Educated at Potchefstroom’s Hoer Volkskool and later at the University of Pretoria. His first visit to England was in 1937 as a Rhodes Scholar to Oxford University where he gained a Bachelor of Literature degree in 1940 and a rugby “blue”.
He graduated to national politics as MP for Pretoria East from 1958 to 1961.
With a Bachelor of Law degree from the University of South Africa, he began law practice in 1947 as a partner in a Pretoria legal firm. His political apprenticeship began in the same year with his election to the Pretoria City Council. He was Mayor of Pretoria from 1953 to 1955.
Dr Verwoerd surprised his cabinet by plucking Muller from the back benches and giving him the “plum" diplomatic appointment to London on January 10, 1961. Five months later, on May 31, when South Africa left the Commonwealth, he was transformed from High Commissioner to Ambassador and had the delicate task of smoothing the rough patches of the transition to a “foreign” power. His fellow diplomats in London acknowledged that he achieved a new sense of harmony with great skill.
In nominating Muller to succeed Dr Eric Louw as Foreign Minister, Verwoerd said on November 21, 1963: “Dr Muller is well known as a staunch Nationalist and an able diplomat." Before completing his first year he faced a hostile British Labour government which imposed an embargo on British arms sales. He also met increasing opposition at the United Nations where only 38 out of 117 delegations stayed to hear his speech to the General Assembly on September 29, 1965.

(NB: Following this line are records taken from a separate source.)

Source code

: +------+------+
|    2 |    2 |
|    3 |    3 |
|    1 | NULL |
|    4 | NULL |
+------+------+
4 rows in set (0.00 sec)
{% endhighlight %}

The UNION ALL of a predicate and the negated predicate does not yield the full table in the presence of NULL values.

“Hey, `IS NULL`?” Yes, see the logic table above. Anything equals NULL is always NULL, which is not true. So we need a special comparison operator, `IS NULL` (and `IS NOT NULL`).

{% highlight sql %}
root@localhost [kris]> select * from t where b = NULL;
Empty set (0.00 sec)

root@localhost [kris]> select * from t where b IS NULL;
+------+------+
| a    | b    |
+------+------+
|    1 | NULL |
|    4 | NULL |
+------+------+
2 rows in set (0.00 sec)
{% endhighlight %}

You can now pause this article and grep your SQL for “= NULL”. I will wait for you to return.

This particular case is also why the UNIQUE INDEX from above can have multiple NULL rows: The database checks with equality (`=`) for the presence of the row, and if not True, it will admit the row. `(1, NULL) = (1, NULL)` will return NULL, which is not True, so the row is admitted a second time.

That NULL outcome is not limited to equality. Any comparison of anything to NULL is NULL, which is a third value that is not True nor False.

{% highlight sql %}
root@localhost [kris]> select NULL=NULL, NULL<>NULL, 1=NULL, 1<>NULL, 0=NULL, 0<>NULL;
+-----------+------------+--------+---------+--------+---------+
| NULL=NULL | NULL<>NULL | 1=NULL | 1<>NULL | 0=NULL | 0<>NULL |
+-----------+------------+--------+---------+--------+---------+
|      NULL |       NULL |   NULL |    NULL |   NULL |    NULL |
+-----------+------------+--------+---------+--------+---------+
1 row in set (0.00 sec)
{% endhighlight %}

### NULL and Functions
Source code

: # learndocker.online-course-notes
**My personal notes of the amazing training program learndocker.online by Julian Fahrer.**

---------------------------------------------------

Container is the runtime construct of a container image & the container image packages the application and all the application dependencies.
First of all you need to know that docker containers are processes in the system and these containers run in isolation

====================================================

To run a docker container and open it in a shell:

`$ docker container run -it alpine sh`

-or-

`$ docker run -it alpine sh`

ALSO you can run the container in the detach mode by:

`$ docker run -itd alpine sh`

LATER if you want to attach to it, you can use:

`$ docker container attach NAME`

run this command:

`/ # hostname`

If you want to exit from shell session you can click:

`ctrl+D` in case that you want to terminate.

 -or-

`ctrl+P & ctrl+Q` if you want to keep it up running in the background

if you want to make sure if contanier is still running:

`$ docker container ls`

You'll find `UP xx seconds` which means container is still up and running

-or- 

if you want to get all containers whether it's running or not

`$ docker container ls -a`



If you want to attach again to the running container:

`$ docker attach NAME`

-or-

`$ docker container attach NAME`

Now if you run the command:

Through his patience as an architect of new relations with black African states Muller created a softer international climate for South Africa without yielding an inch on her vital interests. He paved the way for Prime Minister Vorster’s policy of coexistence with black Africa in the first visit of a South African Minister to Malagasy on November 21, 1970. He cultivated
Malawi, Botswana, Lesotho and Swaziland by quiet diplomacy and the offer of development aid with the assurance that there were no strings attached.
His finesse in making the first significant contact with Sir Alec Douglas- Home at the British Foreign Office after the Conservatives came to power in June 1970 resulted in the end of the arms embargo through an agreement for Britain to sell helicopters to South Africa. Equally cleverly, Muller created a new atmosphere at the United Nations by arranging for Dr Kurt Waldheim, the UN Secretary-General, to visit Southwest Africa and have talks with Prime Minister Vorster in March 1972.
Although too academic by nature to win mass support in politics, Muller has hovered more than once on the springboard for the highest office. His gentleness—typified by the fact that he placed a cushion under the head of Prime Minister Verwoerd dying in Parliament from an assassin’s blow held him back from political horse-trading. The only time his interests are diverted from international affairs is when he is absorbed in his passion for railways.
Married Nita Dyason, 1943. 1 child, Cornelius.